Listed entries:
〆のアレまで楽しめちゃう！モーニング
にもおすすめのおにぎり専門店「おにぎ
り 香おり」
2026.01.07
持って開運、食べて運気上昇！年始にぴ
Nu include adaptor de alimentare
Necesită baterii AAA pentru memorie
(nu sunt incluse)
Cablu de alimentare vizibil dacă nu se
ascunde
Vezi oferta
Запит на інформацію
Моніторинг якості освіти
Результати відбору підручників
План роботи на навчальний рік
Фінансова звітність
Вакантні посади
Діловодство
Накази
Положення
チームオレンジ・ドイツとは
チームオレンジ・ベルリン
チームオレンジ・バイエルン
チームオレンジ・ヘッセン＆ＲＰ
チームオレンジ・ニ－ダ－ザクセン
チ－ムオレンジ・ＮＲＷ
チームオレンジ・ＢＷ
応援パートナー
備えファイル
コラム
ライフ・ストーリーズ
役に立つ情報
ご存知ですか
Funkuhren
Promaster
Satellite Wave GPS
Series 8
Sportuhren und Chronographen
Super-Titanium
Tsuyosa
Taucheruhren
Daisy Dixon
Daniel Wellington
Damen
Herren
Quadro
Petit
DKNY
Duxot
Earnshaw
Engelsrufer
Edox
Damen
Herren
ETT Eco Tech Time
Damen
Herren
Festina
==
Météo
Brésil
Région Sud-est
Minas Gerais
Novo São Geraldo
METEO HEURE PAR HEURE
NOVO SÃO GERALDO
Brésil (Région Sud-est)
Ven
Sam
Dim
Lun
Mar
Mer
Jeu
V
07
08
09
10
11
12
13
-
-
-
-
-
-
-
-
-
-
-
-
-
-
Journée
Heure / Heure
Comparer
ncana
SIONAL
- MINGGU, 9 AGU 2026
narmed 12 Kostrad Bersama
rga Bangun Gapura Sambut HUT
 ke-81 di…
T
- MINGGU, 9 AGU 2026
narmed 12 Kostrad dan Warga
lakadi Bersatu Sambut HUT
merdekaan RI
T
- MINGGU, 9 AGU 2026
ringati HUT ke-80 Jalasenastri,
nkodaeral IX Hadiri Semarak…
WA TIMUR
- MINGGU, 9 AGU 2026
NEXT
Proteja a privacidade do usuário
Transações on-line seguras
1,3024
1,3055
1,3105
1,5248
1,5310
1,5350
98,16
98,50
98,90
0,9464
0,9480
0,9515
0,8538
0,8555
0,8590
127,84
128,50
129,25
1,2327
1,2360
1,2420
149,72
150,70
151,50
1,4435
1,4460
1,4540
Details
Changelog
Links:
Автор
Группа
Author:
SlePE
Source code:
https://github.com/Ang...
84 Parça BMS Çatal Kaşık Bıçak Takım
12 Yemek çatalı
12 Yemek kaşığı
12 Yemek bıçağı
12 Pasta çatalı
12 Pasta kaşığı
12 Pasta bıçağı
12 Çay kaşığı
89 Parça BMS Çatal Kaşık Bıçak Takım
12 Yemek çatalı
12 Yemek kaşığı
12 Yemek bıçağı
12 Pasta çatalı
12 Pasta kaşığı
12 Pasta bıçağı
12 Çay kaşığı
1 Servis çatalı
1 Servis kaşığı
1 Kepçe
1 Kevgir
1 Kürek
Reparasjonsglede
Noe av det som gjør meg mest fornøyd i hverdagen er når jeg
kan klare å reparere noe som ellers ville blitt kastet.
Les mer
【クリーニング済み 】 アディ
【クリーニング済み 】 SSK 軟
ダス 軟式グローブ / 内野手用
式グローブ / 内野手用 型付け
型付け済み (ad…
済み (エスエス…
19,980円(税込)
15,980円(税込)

Activity: Could you reproduce word for word everything in the rows from the line containing "〆のアレまで楽しめちゃう！モーニング" down to the line containing "Моніторинг якості освіти", with both of those lines included?

Output:
〆のアレまで楽しめちゃう！モーニング
にもおすすめのおにぎり専門店「おにぎ
り 香おり」
2026.01.07
持って開運、食べて運気上昇！年始にぴ
Nu include adaptor de alimentare
Necesită baterii AAA pentru memorie
(nu sunt incluse)
Cablu de alimentare vizibil dacă nu se
ascunde
Vezi oferta
Запит на інформацію
Моніторинг якості освіти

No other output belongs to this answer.